Entries shown:
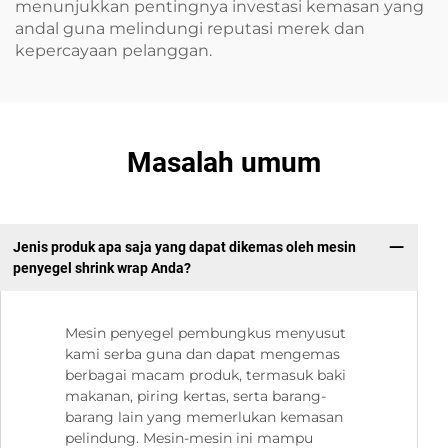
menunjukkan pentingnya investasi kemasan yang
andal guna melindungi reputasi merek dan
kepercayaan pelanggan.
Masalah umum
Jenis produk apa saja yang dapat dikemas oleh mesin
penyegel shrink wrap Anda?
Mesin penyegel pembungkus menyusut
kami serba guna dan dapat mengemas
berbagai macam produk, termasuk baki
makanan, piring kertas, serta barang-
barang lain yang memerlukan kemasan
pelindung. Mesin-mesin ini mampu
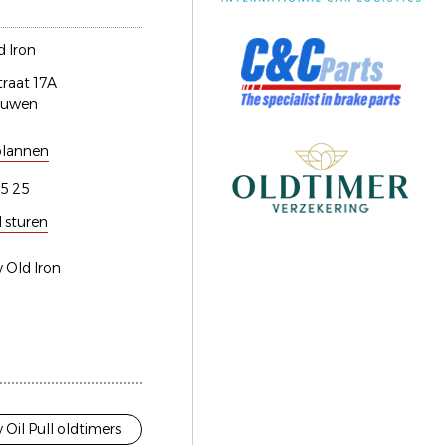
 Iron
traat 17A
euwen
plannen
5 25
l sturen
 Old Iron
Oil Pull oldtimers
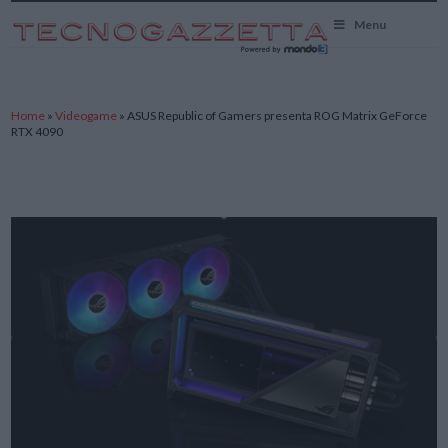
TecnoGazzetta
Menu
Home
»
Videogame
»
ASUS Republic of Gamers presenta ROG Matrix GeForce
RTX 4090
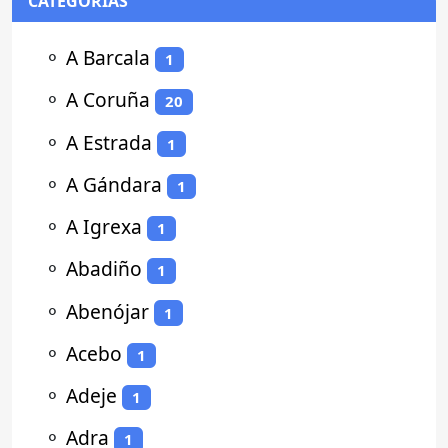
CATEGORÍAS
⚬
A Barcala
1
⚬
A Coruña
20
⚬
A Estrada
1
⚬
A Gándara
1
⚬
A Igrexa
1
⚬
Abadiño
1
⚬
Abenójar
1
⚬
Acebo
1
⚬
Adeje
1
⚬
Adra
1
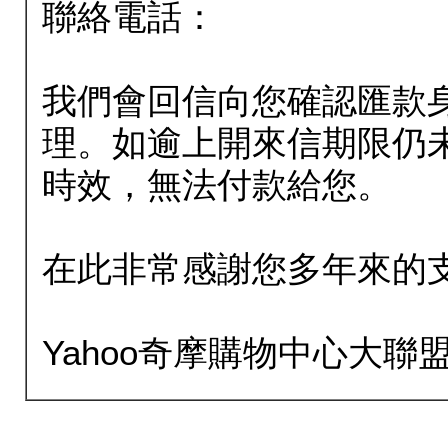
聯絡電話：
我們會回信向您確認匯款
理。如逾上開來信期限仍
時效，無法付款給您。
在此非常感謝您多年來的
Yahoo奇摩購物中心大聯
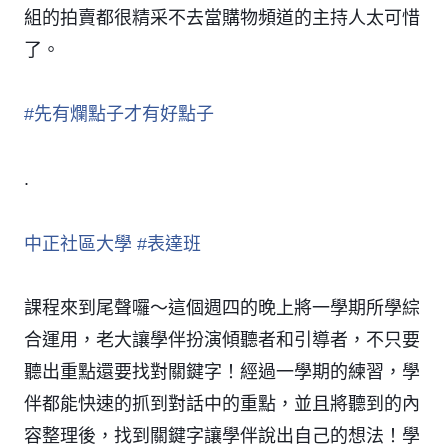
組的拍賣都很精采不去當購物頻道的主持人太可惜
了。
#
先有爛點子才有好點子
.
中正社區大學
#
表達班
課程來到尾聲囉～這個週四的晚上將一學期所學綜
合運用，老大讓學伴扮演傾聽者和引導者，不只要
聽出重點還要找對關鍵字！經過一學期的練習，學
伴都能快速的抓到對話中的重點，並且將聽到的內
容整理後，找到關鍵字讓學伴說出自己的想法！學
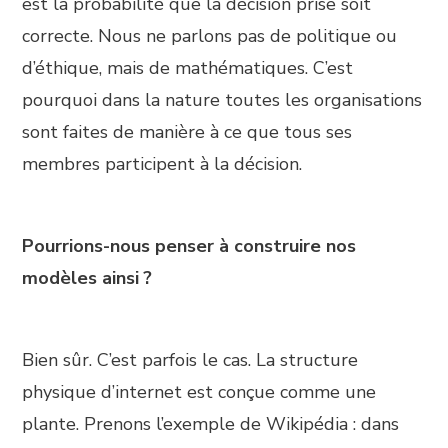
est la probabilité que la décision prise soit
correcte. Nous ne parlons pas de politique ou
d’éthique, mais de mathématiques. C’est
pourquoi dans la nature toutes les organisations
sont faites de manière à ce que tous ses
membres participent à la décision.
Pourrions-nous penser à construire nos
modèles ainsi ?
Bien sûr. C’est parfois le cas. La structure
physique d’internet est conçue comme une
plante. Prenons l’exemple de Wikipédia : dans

What you should do:
Switch every "décision" in the items to "choix" and leave all other text as it is. Give back the text of all the items with the pictures left out.

Output:
menunjukkan pentingnya investasi kemasan yang
andal guna melindungi reputasi merek dan
kepercayaan pelanggan.
Masalah umum
Jenis produk apa saja yang dapat dikemas oleh mesin
penyegel shrink wrap Anda?
Mesin penyegel pembungkus menyusut
kami serba guna dan dapat mengemas
berbagai macam produk, termasuk baki
makanan, piring kertas, serta barang-
barang lain yang memerlukan kemasan
pelindung. Mesin-mesin ini mampu
 Iron
traat 17A
euwen
plannen
5 25
l sturen
 Old Iron
Oil Pull oldtimers
TecnoGazzetta
Menu
Home
»
Videogame
»
ASUS Republic of Gamers presenta ROG Matrix GeForce
RTX 4090
CATEGORÍAS
⚬
A Barcala
1
⚬
A Coruña
20
⚬
A Estrada
1
⚬
A Gándara
1
⚬
A Igrexa
1
⚬
Abadiño
1
⚬
Abenójar
1
⚬
Acebo
1
⚬
Adeje
1
⚬
Adra
1
聯絡電話：
我們會回信向您確認匯款
理。如逾上開來信期限仍
時效，無法付款給您。
在此非常感謝您多年來的
Yahoo奇摩購物中心大聯
組的拍賣都很精采不去當購物頻道的主持人太可惜
了。
#
先有爛點子才有好點子
.
中正社區大學
#
表達班
課程來到尾聲囉～這個週四的晚上將一學期所學綜
合運用，老大讓學伴扮演傾聽者和引導者，不只要
聽出重點還要找對關鍵字！經過一學期的練習，學
伴都能快速的抓到對話中的重點，並且將聽到的內
容整理後，找到關鍵字讓學伴說出自己的想法！學
est la probabilité que la choix prise soit
correcte. Nous ne parlons pas de politique ou
d’éthique, mais de mathématiques. C’est
pourquoi dans la nature toutes les organisations
sont faites de manière à ce que tous ses
membres participent à la choix.
Pourrions-nous penser à construire nos
modèles ainsi ?
Bien sûr. C’est parfois le cas. La structure
physique d’internet est conçue comme une
plante. Prenons l’exemple de Wikipédia : dans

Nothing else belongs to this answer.